In the post, Hortonworks says it has "outlined a set of initiatives to address some of the current challenges with the technology that will make it easier for users to consume as part of the completely open source Hortonworks Data Platform."
The task falls in two basic categories. First is more deeply integrating Spark with YARN, the technology created to replace MapReduce so that Hadoop applications can run more efficiently in parallel. Spark runs on YARN, but this "leads to a less than ideal utilization of cluster resources" in the current version of Spark, according to Hortonworks, "particularly when large datasets are involved."
Spark's big selling point is in-memory processing, so the planned work involves Spark's use of memory-handling features built into YARN. One such feature is node labels, which allows Spark applications to be tagged, so they can be automatically processed on nodes in the cluster where memory is in abundance.
The other major category of improvement covers general Hadoop issues: security, governance, and operations. Security on Hadoop has been catch-as-catch-can for much of the product's lifetime, but a new Apache project that entered incubation earlier this year -- Apache Argus -- addresses it in a consistent manner.
Argus did not start as a community initiative; it's the open-sourced version of a commercial product, XA Secure, that Hortonworks acquired and transformed into an Apache-hosted project. The idea, as Hortonworks explained earlier this year, is to provide a centralized way to define and enforce security policy across Hadoop and all its components. This includes access controls down to the folder and file level in HDFS, and to the table and column level in Hive and HBase. But don't expect automatic Argus integration -- this project has a long road ahead for Hortonworks and everyone else contributing to the Hadoop ecosystem.
Other improvements include better debugging facilities for apps that use Spark, and integration with a YARN feature called ATS (Application Timeline Server). ATS metrics can be used for further debugging and performance improvements of Spark apps.
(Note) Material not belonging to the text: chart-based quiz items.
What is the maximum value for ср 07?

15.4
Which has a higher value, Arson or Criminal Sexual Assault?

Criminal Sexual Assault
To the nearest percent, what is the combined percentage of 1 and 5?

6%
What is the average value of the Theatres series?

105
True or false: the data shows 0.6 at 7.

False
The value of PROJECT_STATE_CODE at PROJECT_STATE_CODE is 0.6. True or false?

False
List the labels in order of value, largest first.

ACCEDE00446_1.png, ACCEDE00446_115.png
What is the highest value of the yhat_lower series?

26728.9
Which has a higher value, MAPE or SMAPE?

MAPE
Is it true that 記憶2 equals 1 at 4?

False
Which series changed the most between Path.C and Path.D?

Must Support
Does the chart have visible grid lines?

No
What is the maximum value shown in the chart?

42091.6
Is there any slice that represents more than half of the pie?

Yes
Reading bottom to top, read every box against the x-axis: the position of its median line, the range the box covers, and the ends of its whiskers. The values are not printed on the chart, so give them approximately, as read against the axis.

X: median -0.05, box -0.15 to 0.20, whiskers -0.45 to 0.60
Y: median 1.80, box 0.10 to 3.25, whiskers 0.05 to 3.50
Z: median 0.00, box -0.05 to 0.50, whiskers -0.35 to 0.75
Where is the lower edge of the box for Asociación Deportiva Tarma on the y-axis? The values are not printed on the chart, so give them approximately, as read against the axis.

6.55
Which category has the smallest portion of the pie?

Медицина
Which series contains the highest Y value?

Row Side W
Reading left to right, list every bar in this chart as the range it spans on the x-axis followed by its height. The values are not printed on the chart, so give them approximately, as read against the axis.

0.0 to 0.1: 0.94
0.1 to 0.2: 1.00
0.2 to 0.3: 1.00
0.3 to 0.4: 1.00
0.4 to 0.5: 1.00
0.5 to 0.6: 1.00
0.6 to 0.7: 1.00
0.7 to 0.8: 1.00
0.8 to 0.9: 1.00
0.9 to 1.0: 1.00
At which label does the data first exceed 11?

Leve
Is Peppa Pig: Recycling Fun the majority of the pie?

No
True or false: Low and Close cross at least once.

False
Spark is hardly the only in-memory processing solution offered for Hadoop, although much of the competition is proprietary. Pivotal, for instance, has an in-memory analytics system, Gemfire XD, that recently upgraded to a new version. It has some similarities with Spark, but it's aimed at those coming from a traditional database background, and it's a closed source offering. Cloudera has its own commercial distribution of Hadoop, albeit one that comes bundled with Spark instead of using a closed source substitute.